_AIM OF THE EXERCISE_
Where the data below shows a picture, leave that picture out and copy the rest exactly.
[Opening GIVEN INFORMATION section]
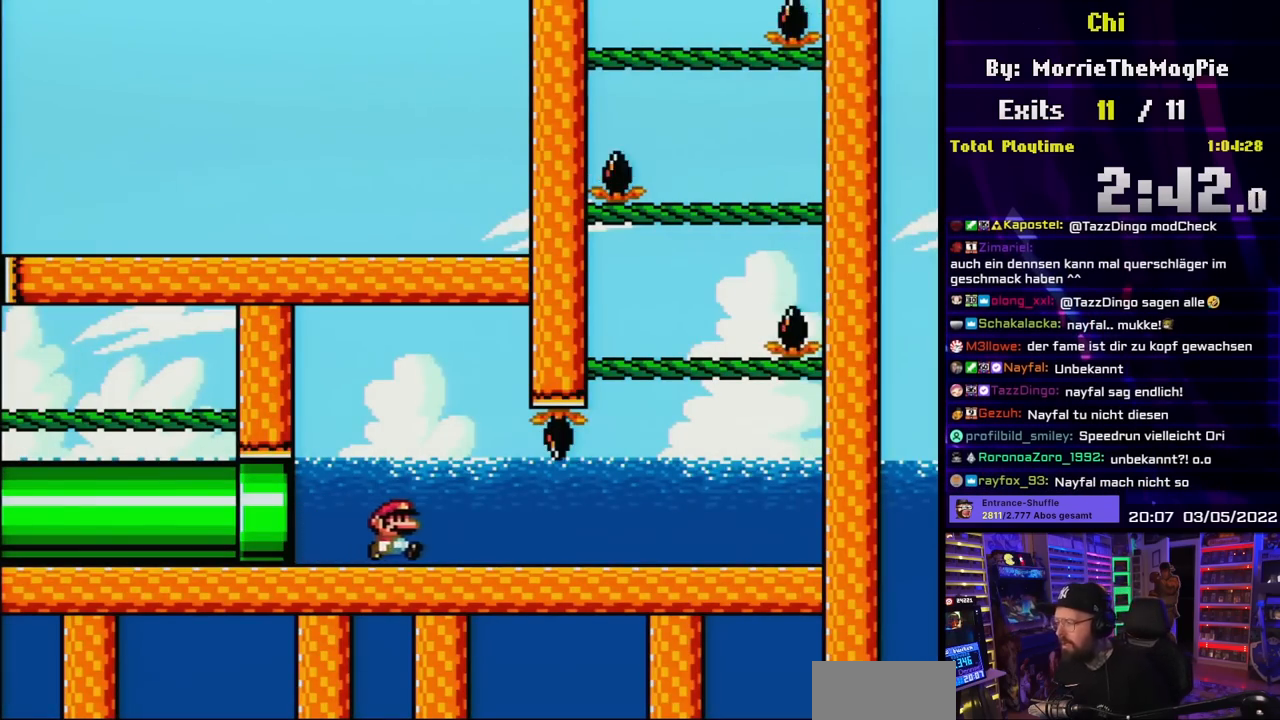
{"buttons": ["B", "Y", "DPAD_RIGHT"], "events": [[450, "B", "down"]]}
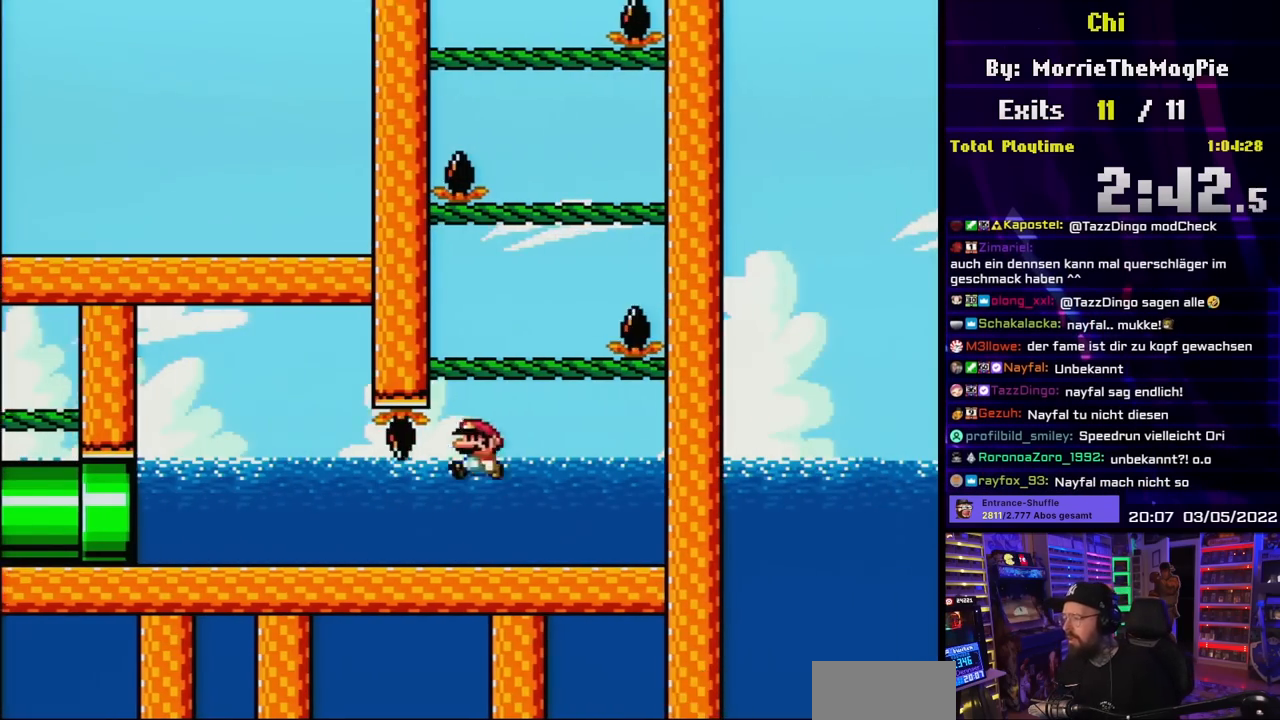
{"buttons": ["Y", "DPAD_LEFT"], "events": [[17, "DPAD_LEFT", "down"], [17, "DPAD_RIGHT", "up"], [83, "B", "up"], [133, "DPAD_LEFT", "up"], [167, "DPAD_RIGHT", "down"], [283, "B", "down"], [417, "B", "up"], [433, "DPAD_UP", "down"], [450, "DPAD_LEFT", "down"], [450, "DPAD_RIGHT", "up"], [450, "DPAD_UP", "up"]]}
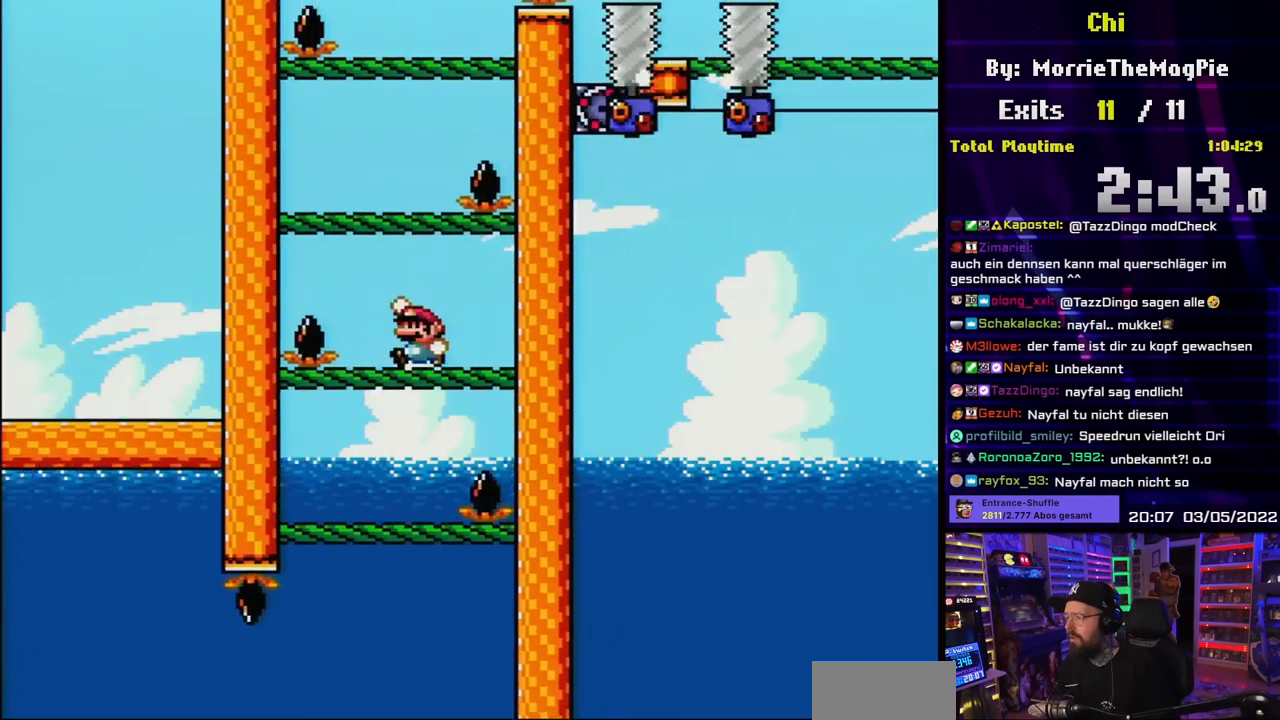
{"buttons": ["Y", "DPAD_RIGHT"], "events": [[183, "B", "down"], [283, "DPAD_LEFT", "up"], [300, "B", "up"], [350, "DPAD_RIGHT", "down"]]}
[Closing GIVEN INFORMATION section]
_WRITTEN RESPONSE_
{"buttons": ["B", "Y", "DPAD_RIGHT"], "events": [[450, "B", "down"]]}
{"buttons": ["Y", "DPAD_LEFT"], "events": [[17, "DPAD_LEFT", "down"], [17, "DPAD_RIGHT", "up"], [83, "B", "up"], [133, "DPAD_LEFT", "up"], [167, "DPAD_RIGHT", "down"], [283, "B", "down"], [417, "B", "up"], [433, "DPAD_UP", "down"], [450, "DPAD_LEFT", "down"], [450, "DPAD_RIGHT", "up"], [450, "DPAD_UP", "up"]]}
{"buttons": ["Y", "DPAD_RIGHT"], "events": [[183, "B", "down"], [283, "DPAD_LEFT", "up"], [300, "B", "up"], [350, "DPAD_RIGHT", "down"]]}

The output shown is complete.